Et comme c’est la minorité qui est appelée à faire la plus grande part de sacrifices et de concessions, les hommes publics qui la représentent demandent constamment jusqu’où ils peuvent aller dans la voie de la conciliation, sans froisser leur conscience ou le sentiment public, sans violer un droit, un principe.

C’est une politique énervante.

Qu’arrivera-t-il le jour où la minorité blessée dans son honneur et ses sentiments les plus chers, refusera de se soumettre à la volonté d’une majorité tyrannique ?

Nous aurons l’union de toutes les provinces anglaises contre la province de Québec.

Certes nos hommes publics doivent tout faire pour éloigner ce jour fatal, pour éviter ce danger alarmant. Mais le pourront-ils toujours ?

Où est l’homme qui aura comme Laurier, la force, l’autorité nécessaire pour faire entendre aux heures d’excitation, le langage de la raison aux uns et aux autres, aux Anglais comme aux Canadiens-français, pour apaiser les passions religieuses ou nationales ?

Quand aurons-nous un Canadien-français, réunissant tant de talents et de qualités, si complet, si parfait, si habile et si honnête en même temps, que tous, Anglais comme Canadiens-français, catholiques comme protestants, reconnaîtront son mérite et le jugeront digne d’être leur chef.

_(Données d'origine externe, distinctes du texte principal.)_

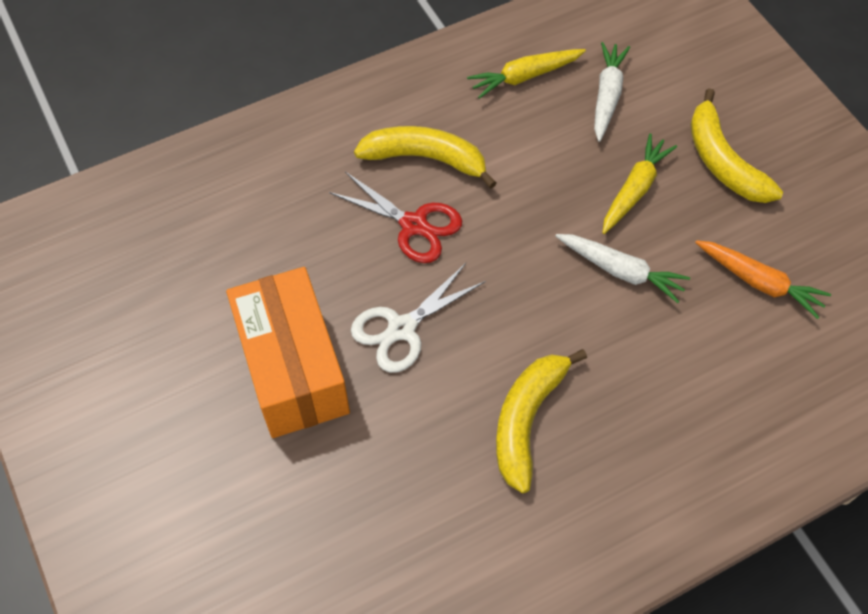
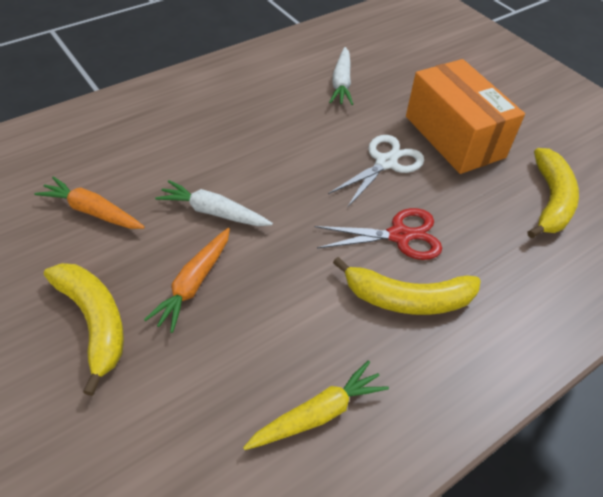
camera: 170 degrees right, 10 degrees down
(414, 225) = (399, 236): red scissors -> red scissors turned 150 degrees clockwise
(527, 420) = (285, 119): yellow banana -> yellow banana (550, 200)
(607, 95) = (216, 395): white carrot -> white carrot (341, 83)
(634, 189) = (194, 284): yellow carrot -> orange carrot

À tout événement, ses œuvres et ses discours resteront comme un flambeau pour les générations futures, et sa vie sera une leçon, une glorieuse leçon pour la jeunesse ; elle sera une démonstration convaincante de ce que peut devenir l’homme de talent, qui depuis son enfance jusqu’à sa vieillesse, travaille tous les jours à développer les dons de Dieu, à perfectionner son esprit et son caractère.

Ajoutons que son nom sera pour ses compatriotes un titre de gloire, un symbole d’espérance, un drapeau, une couronne immortelle de laurier.

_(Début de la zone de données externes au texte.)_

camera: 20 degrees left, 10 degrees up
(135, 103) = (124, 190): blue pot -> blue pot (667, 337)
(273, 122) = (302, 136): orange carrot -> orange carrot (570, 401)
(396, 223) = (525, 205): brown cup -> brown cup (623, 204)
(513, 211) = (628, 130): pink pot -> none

On parle d’élever à la mémoire de Lafontaine et de Baldwin, un monument qui serait l’expression de leur politique d’union, de fraternité nationale. Laurier aurait bien sa place sur ce monument, à côté de ces deux grands hommes d’État, car il a été le continuateur intrépide de leur œuvre, l’héritier légitime de leurs pensées généreuses, l’exécuteur testamentaire de leurs volontés patriotiques.